STORED DATA –
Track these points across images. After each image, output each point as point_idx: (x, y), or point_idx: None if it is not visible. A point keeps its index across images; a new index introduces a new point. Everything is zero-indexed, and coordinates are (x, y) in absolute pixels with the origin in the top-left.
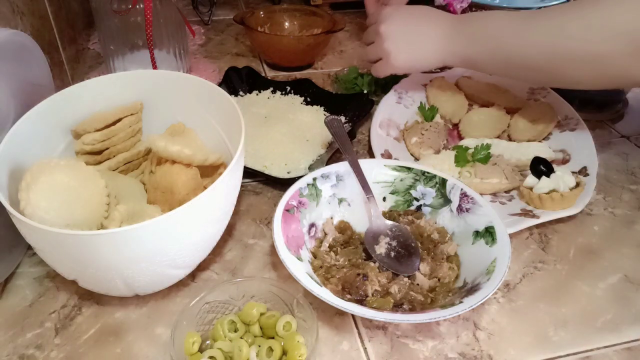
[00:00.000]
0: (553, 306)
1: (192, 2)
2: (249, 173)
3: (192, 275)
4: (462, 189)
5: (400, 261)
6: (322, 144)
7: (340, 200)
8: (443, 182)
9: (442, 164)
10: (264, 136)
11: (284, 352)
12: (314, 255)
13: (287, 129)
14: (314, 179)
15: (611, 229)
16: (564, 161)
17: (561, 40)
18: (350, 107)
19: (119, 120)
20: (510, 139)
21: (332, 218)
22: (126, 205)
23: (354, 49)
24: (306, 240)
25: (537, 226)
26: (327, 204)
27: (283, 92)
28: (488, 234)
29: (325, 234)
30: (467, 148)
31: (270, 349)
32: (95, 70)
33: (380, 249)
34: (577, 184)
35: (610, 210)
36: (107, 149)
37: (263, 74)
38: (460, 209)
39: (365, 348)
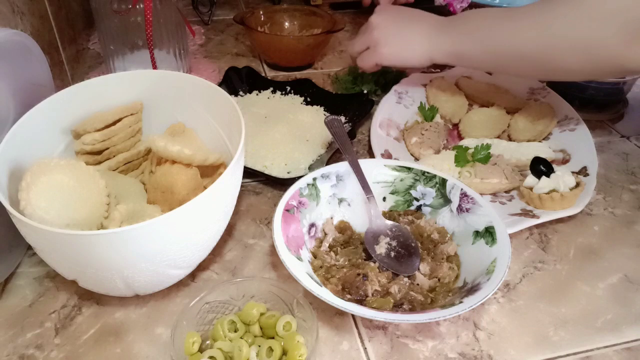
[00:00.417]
0: (553, 306)
1: (192, 2)
2: (249, 173)
3: (192, 275)
4: (462, 189)
5: (400, 261)
6: (322, 144)
7: (340, 200)
8: (443, 182)
9: (442, 164)
10: (264, 136)
11: (284, 352)
12: (314, 255)
13: (287, 129)
14: (314, 179)
15: (611, 229)
16: (564, 161)
17: (551, 27)
18: (350, 107)
19: (119, 120)
20: (510, 139)
21: (332, 218)
22: (126, 205)
23: None
24: (306, 240)
25: (537, 226)
26: (327, 204)
27: (283, 92)
28: (488, 234)
29: (325, 234)
30: (467, 148)
31: (270, 349)
32: (95, 70)
33: (380, 249)
34: (577, 184)
35: (610, 210)
36: (107, 149)
37: (263, 74)
38: (460, 209)
39: (365, 348)
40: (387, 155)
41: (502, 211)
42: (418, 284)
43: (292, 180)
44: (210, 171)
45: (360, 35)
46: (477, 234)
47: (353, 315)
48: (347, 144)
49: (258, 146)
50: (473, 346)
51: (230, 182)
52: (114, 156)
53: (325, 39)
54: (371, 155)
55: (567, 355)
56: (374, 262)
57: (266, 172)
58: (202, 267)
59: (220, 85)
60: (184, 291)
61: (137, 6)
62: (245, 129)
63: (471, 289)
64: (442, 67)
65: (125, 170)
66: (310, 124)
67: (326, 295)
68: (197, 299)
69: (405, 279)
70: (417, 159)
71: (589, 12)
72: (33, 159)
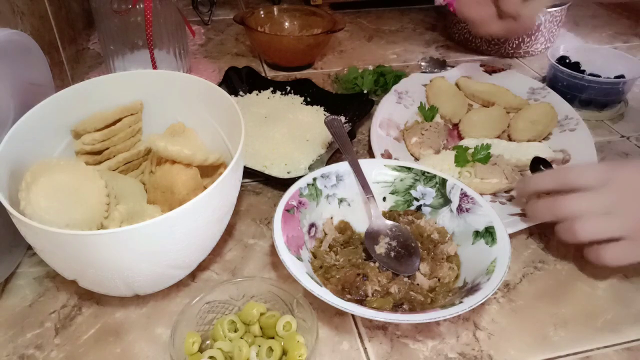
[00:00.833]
0: (553, 306)
1: (192, 2)
2: (249, 173)
3: (192, 275)
4: (462, 189)
5: (400, 261)
6: (322, 144)
7: (340, 200)
8: (443, 182)
9: (442, 164)
10: (264, 136)
11: (284, 352)
12: (314, 255)
13: (287, 129)
14: (314, 179)
15: None
16: (564, 161)
17: None
18: (350, 107)
19: (119, 120)
20: (510, 139)
21: (332, 218)
22: (126, 205)
23: (354, 49)
24: (306, 240)
25: (537, 226)
26: (327, 204)
27: (283, 92)
28: (488, 234)
29: (325, 234)
30: (467, 148)
31: (270, 349)
32: (95, 70)
33: (380, 249)
34: None
35: None
36: (107, 149)
37: (263, 74)
38: (460, 209)
39: (365, 348)
40: (387, 155)
41: (502, 211)
42: (418, 284)
43: (292, 180)
44: (210, 171)
45: (565, 173)
46: (477, 234)
47: (353, 315)
48: (347, 144)
49: (258, 146)
50: (473, 346)
51: (230, 182)
52: (114, 156)
53: (325, 39)
54: (371, 155)
55: (567, 355)
56: (374, 262)
57: (266, 172)
58: (202, 267)
59: (220, 85)
60: (184, 291)
61: (137, 6)
62: (245, 129)
63: (471, 289)
64: (442, 67)
65: (125, 170)
66: (310, 124)
67: (326, 295)
68: (197, 299)
69: (405, 279)
70: (417, 159)
71: None
72: (33, 159)
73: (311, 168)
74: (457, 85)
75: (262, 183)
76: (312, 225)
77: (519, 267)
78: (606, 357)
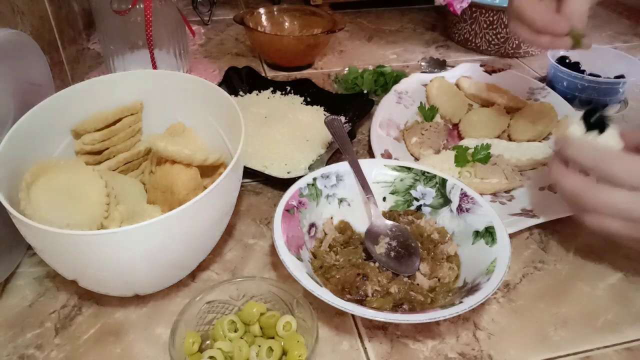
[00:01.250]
0: (553, 306)
1: (192, 2)
2: (249, 173)
3: (192, 275)
4: (462, 189)
5: (400, 261)
6: (322, 144)
7: (340, 200)
8: (443, 182)
9: (442, 164)
10: (264, 136)
11: (284, 352)
12: (314, 255)
13: (287, 129)
14: (314, 179)
15: None
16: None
17: None
18: (350, 107)
19: (119, 120)
20: (510, 139)
21: (332, 218)
22: (126, 205)
23: (354, 49)
24: (306, 240)
25: (537, 226)
26: (327, 204)
27: (283, 92)
28: (488, 234)
29: (325, 234)
30: (467, 148)
31: (270, 349)
32: (95, 70)
33: (380, 249)
34: None
35: None
36: (107, 149)
37: (263, 74)
38: (460, 209)
39: (365, 348)
40: (387, 155)
41: (502, 211)
42: (418, 284)
43: (292, 180)
44: (210, 171)
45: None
46: (477, 234)
47: (353, 315)
48: (347, 144)
49: (258, 146)
50: (473, 346)
51: (230, 182)
52: (114, 156)
53: (325, 39)
54: (371, 155)
55: (567, 355)
56: (374, 262)
57: (266, 172)
58: (202, 267)
59: (220, 85)
60: (184, 291)
61: (137, 6)
62: (245, 129)
63: (471, 289)
64: (442, 67)
65: (125, 170)
66: (310, 124)
67: (326, 295)
68: (197, 299)
69: (405, 279)
70: (417, 159)
71: None
72: (33, 159)
73: (311, 168)
74: (457, 85)
75: (262, 183)
76: (312, 225)
77: (519, 267)
78: (606, 357)
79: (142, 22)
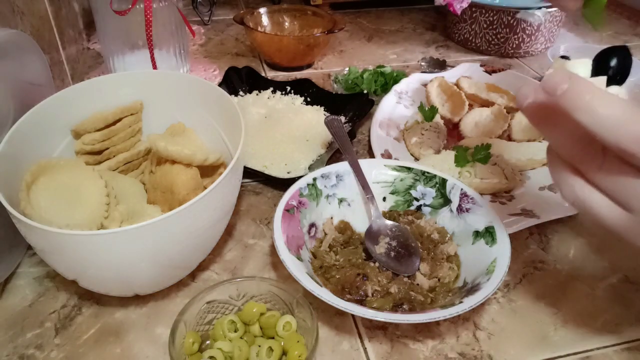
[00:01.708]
0: (553, 306)
1: (192, 2)
2: (249, 173)
3: (192, 275)
4: (462, 189)
5: (400, 261)
6: (322, 144)
7: (340, 200)
8: (443, 182)
9: (442, 164)
10: (264, 136)
11: (284, 352)
12: (314, 255)
13: (287, 129)
14: (314, 179)
15: None
16: None
17: None
18: (350, 107)
19: (119, 120)
20: (510, 139)
21: (332, 218)
22: (126, 205)
23: (354, 49)
24: (306, 240)
25: (537, 226)
26: (327, 204)
27: (283, 92)
28: (488, 234)
29: (325, 234)
30: (467, 148)
31: (270, 349)
32: (95, 70)
33: (380, 249)
34: None
35: None
36: (107, 149)
37: (263, 74)
38: (460, 209)
39: (365, 348)
40: (387, 155)
41: (502, 211)
42: (418, 284)
43: (292, 180)
44: (210, 171)
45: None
46: (477, 234)
47: (353, 315)
48: (347, 144)
49: (258, 146)
50: (473, 346)
51: (230, 182)
52: (114, 156)
53: (325, 39)
54: (371, 155)
55: (567, 355)
56: (374, 262)
57: (266, 172)
58: (202, 267)
59: (220, 85)
60: (184, 291)
61: (137, 6)
62: (245, 129)
63: (471, 289)
64: (442, 67)
65: (125, 170)
66: (310, 124)
67: (326, 295)
68: (197, 299)
69: (405, 279)
70: (417, 159)
71: None
72: (33, 159)
73: (311, 168)
74: (457, 85)
75: (262, 183)
76: (312, 225)
77: (519, 267)
78: (606, 357)
79: (142, 22)
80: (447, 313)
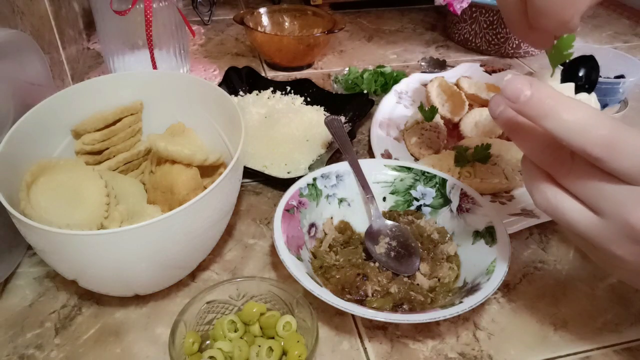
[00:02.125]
0: (553, 306)
1: (192, 2)
2: (249, 173)
3: (192, 275)
4: (462, 189)
5: (400, 261)
6: (322, 144)
7: (340, 200)
8: (443, 182)
9: (442, 164)
10: (264, 136)
11: (284, 352)
12: (314, 255)
13: (287, 129)
14: (314, 179)
15: None
16: None
17: None
18: (350, 107)
19: (119, 120)
20: (510, 139)
21: (332, 218)
22: (126, 205)
23: (354, 49)
24: (306, 240)
25: (537, 226)
26: (327, 204)
27: (283, 92)
28: (488, 234)
29: (325, 234)
30: (467, 148)
31: (270, 349)
32: (95, 70)
33: (380, 249)
34: None
35: None
36: (107, 149)
37: (263, 74)
38: (460, 209)
39: (365, 348)
40: (387, 155)
41: (502, 211)
42: (418, 284)
43: (292, 180)
44: (210, 171)
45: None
46: (477, 234)
47: (353, 315)
48: (347, 144)
49: (258, 146)
50: (473, 346)
51: (230, 182)
52: (114, 156)
53: (325, 39)
54: (371, 155)
55: (567, 355)
56: (374, 262)
57: (266, 172)
58: (202, 267)
59: (220, 85)
60: (184, 291)
61: (137, 6)
62: (245, 129)
63: (471, 289)
64: (442, 67)
65: (125, 170)
66: (310, 124)
67: (326, 295)
68: (197, 299)
69: (405, 279)
70: (417, 159)
71: None
72: (33, 159)
73: (311, 168)
74: (457, 85)
75: (262, 183)
76: (312, 225)
77: (519, 267)
78: (606, 357)
79: (142, 22)
80: (447, 313)
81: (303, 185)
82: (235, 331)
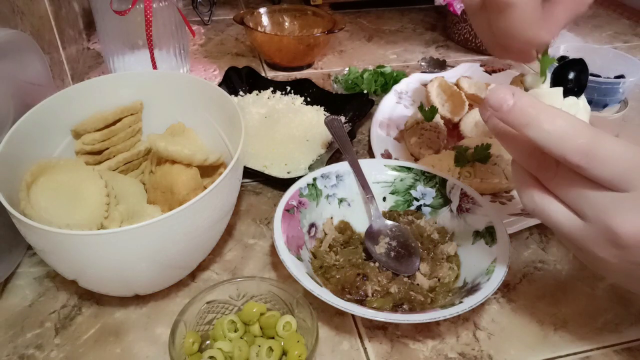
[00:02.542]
0: (553, 306)
1: (192, 2)
2: (249, 173)
3: (192, 275)
4: (462, 189)
5: (400, 261)
6: (322, 144)
7: (340, 200)
8: (443, 182)
9: (442, 164)
10: (264, 136)
11: (284, 352)
12: (314, 255)
13: (287, 129)
14: (314, 179)
15: None
16: None
17: None
18: (350, 107)
19: (119, 120)
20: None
21: (332, 218)
22: (126, 205)
23: (354, 49)
24: (306, 240)
25: (537, 226)
26: (327, 204)
27: (283, 92)
28: (488, 234)
29: (325, 234)
30: (467, 148)
31: (270, 349)
32: (95, 70)
33: (380, 249)
34: None
35: None
36: (107, 149)
37: (263, 74)
38: (460, 209)
39: (365, 348)
40: (387, 155)
41: (502, 211)
42: (418, 284)
43: (292, 180)
44: (210, 171)
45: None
46: (477, 234)
47: (353, 315)
48: (347, 144)
49: (258, 146)
50: (473, 346)
51: (230, 182)
52: (114, 156)
53: (325, 39)
54: (371, 155)
55: (567, 355)
56: (374, 262)
57: (266, 172)
58: (202, 267)
59: (220, 85)
60: (184, 291)
61: (137, 6)
62: (245, 129)
63: (471, 289)
64: (442, 67)
65: (125, 170)
66: (310, 124)
67: (326, 295)
68: (197, 299)
69: (405, 279)
70: (417, 159)
71: None
72: (33, 159)
73: (311, 168)
74: (457, 85)
75: (262, 183)
76: (312, 225)
77: (519, 267)
78: (606, 357)
79: (142, 22)
80: (447, 313)
81: (303, 185)
82: (235, 331)
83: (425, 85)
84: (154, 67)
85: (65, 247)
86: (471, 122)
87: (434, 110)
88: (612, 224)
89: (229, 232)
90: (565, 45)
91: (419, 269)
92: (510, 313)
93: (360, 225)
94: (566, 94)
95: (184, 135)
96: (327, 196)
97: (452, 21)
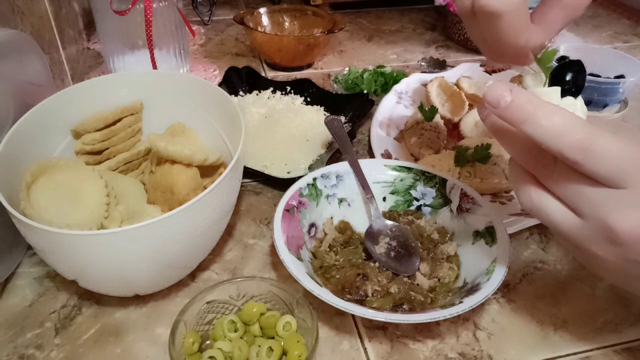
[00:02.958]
0: (553, 306)
1: (192, 2)
2: (249, 173)
3: (192, 275)
4: (462, 189)
5: (400, 261)
6: (322, 144)
7: (340, 200)
8: (443, 182)
9: (442, 164)
10: (264, 136)
11: (284, 352)
12: (314, 255)
13: (287, 129)
14: (314, 179)
15: None
16: None
17: None
18: (350, 107)
19: (119, 120)
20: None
21: (332, 218)
22: (126, 205)
23: (354, 49)
24: (306, 240)
25: (537, 226)
26: (327, 204)
27: (283, 92)
28: (488, 234)
29: (325, 234)
30: (467, 148)
31: (270, 349)
32: (95, 70)
33: (380, 249)
34: None
35: None
36: (107, 149)
37: (263, 74)
38: (460, 208)
39: (365, 348)
40: (387, 155)
41: (502, 211)
42: (418, 284)
43: (292, 180)
44: (210, 171)
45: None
46: (477, 234)
47: (353, 315)
48: (347, 144)
49: (258, 146)
50: (473, 346)
51: (230, 182)
52: (114, 156)
53: (325, 39)
54: (371, 155)
55: (567, 355)
56: (374, 262)
57: (266, 172)
58: (202, 267)
59: (220, 85)
60: (184, 291)
61: (137, 6)
62: (245, 129)
63: (471, 289)
64: (442, 67)
65: (125, 170)
66: (310, 124)
67: (326, 295)
68: (197, 299)
69: (405, 279)
70: (417, 159)
71: None
72: (33, 159)
73: (311, 168)
74: (457, 85)
75: (262, 183)
76: (312, 225)
77: (519, 267)
78: (606, 357)
79: (142, 22)
80: (447, 313)
81: (303, 185)
82: (235, 331)
83: (425, 85)
84: (154, 67)
85: (65, 247)
86: (471, 122)
87: (434, 110)
88: (609, 220)
89: (229, 232)
90: (565, 45)
91: (419, 269)
92: (510, 313)
93: (360, 225)
94: (564, 94)
95: (184, 135)
96: (327, 196)
97: (452, 21)
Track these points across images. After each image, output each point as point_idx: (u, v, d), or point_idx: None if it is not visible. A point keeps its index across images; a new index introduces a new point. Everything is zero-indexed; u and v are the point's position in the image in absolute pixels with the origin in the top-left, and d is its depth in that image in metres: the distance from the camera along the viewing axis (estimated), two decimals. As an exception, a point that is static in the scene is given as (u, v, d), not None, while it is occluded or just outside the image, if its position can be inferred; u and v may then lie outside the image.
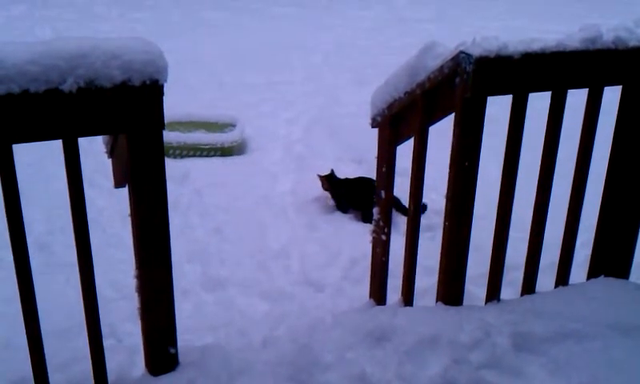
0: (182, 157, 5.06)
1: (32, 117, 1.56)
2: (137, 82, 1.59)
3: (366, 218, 4.13)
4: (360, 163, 4.99)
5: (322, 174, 4.40)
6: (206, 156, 5.15)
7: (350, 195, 4.34)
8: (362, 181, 4.36)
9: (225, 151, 5.18)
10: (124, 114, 1.63)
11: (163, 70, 1.62)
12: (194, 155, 5.12)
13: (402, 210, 3.96)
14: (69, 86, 1.53)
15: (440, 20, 10.16)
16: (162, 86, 1.64)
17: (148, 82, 1.60)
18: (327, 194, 4.43)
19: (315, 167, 4.92)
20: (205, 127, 5.53)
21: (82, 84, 1.54)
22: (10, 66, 1.49)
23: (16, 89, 1.50)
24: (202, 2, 10.86)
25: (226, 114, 5.71)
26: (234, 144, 5.22)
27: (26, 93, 1.51)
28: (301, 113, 6.19)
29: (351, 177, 4.46)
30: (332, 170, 4.43)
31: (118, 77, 1.57)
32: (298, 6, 10.92)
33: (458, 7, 11.24)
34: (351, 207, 4.34)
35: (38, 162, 4.46)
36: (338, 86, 7.01)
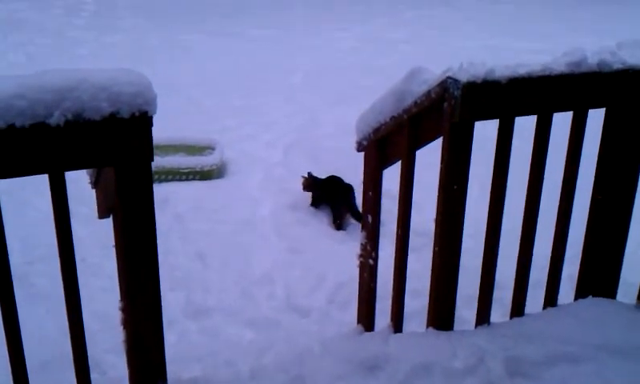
0: (162, 181, 5.00)
1: (18, 152, 1.52)
2: (126, 114, 1.56)
3: (335, 218, 4.49)
4: (341, 185, 4.97)
5: (304, 175, 4.71)
6: (186, 180, 5.10)
7: (323, 195, 4.66)
8: (331, 180, 4.67)
9: (204, 175, 5.13)
10: (113, 147, 1.60)
11: (152, 101, 1.59)
12: (172, 179, 5.06)
13: (355, 215, 4.36)
14: (56, 119, 1.49)
15: (417, 40, 10.23)
16: (152, 118, 1.61)
17: (137, 114, 1.57)
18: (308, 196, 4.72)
19: (296, 190, 4.90)
20: (184, 150, 5.48)
21: (69, 117, 1.51)
22: (-4, 100, 1.45)
23: (1, 124, 1.46)
24: (178, 25, 10.83)
25: (204, 137, 5.67)
26: (214, 167, 5.18)
27: (11, 128, 1.47)
28: (281, 135, 6.17)
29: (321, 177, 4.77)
30: (309, 173, 4.72)
31: (107, 109, 1.54)
32: (276, 28, 10.93)
33: (434, 28, 11.35)
34: (324, 204, 4.65)
35: (12, 190, 4.36)
36: (317, 107, 7.00)
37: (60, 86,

WHAT NEEDS TO BE DONE –
Find and copy each line of the listing above that holds the word "Everything".

COMPLETED EXERCISE –
Track these points across images. After each image, output each point as point_idx: (x, y), or point_idx: None if it is not visible. A point keeps its index across images; a new index introduces a new point. Everything is zero-indexed, and coordinates are (x, y) in absolute pixels with the origin in the top-left.
Track these points across images. After each image, output each point as point_idx: (u, v, d), or point_idx: None if it is not visible. A point keeps its index across images; a new index introduces a new point. Everything is zero-indexed; u and v are the point's position in the image in absolute pixels with the origin in the top-left, and d is its depth in that image in metres: the distance from the camera along the viewing axis (estimated), two decimals. As an exception, a point that is static in the scene is given as (u, v, d), not None, while it is occluded or just outside the image, if its position can be inferred; u and v may then lie outside the image.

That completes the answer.